La palabra alarde proviene etimológicamente del árabe hispano, aludiendo al desfile de las milicias con exhibición de los soldados que las integraban y sus armamentos, el pase de revista, y la inspección que realizaba un superior jerárquico. También se denominaba alarde a la lista donde constaban los nombres de los soldados y era exhibidos. El soberano medieval solía pasar personalmente o a través de alguno de sus funcionarios reales, revista, cada 1 de mayo, a los miembros de la población masculina comprendida entre los 18 y los 60 años de edad, que eran dueños de tierras o de bienes o pagas (duques, condes, caballeros y hasta vasallos) fiscalizaba el número de sus caballos y armas, y hacía el relevamiento de la cantidad y calidad de ellos para evaluar su fortaleza militar en caso de guerra. El caballero de alarde era aquel que debía mostrase o pasar revista montado en su caballo.

Concepto de alarde

De allí que en sentido amplio y por extensión, se use la palabra alarde para quienes suelen ostentar alguna cualidad, cargo o posesión material que se tenga o se simule detentar. El alarde es una actitud contraria a la modestia y la humildad que caracteriza a las personas extrovertidas, presumidas y vanidosas, que exageran sus virtudes y patrimonio para conseguir algún objetivo o simplemente para despertar en otros, envidia y admiración.
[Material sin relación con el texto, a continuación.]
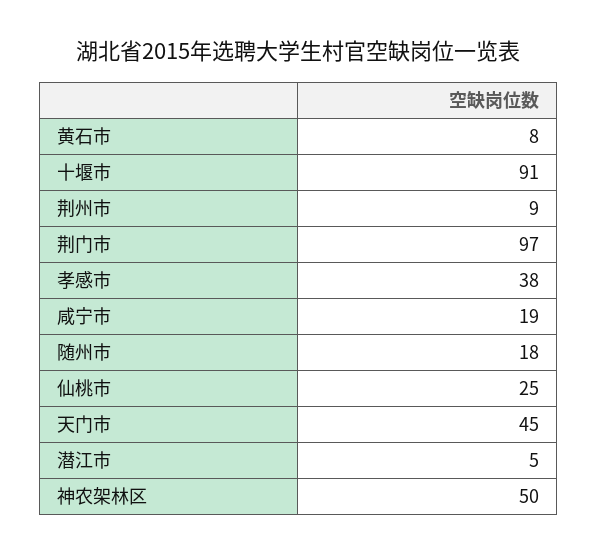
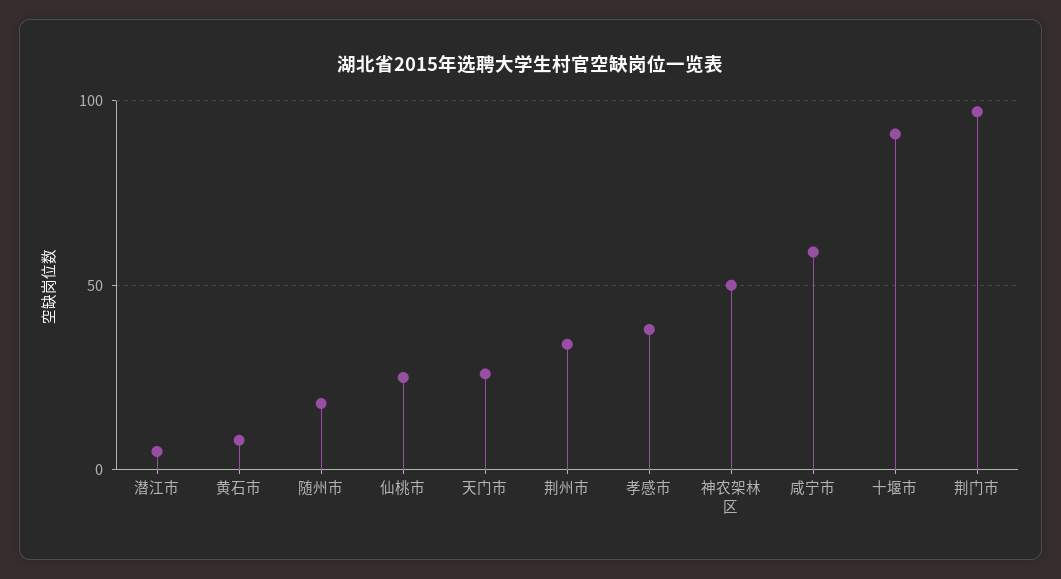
  {
    "黄石市": 8,
    "十堰市": 91,
-   "荆州市": 9,
+   "荆州市": 35,
    "荆门市": 97,
    "孝感市": 38,
-   "咸宁市": 19,
+   "咸宁市": 60,
    "随州市": 18,
    "仙桃市": 25,
-   "天门市": 45,
+   "天门市": 25,
    "潜江市": 5,
    "神农架林区": 50
  }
Esta actitud en general tiene consecuencias contrarias, como generar desprecio y antipatía. Ejemplos: “Hizo tanto alarde de su fortuna, que le terminaron robando” o “Si tienes una virtud, no alardees de ella, sólo conseguirás opacarla” o “Le hicieron tanto alarde a su fama de galán, que cuando lo conocieron esperaban que sea mucho más atractivo y no pudo conseguir el papel en la película”.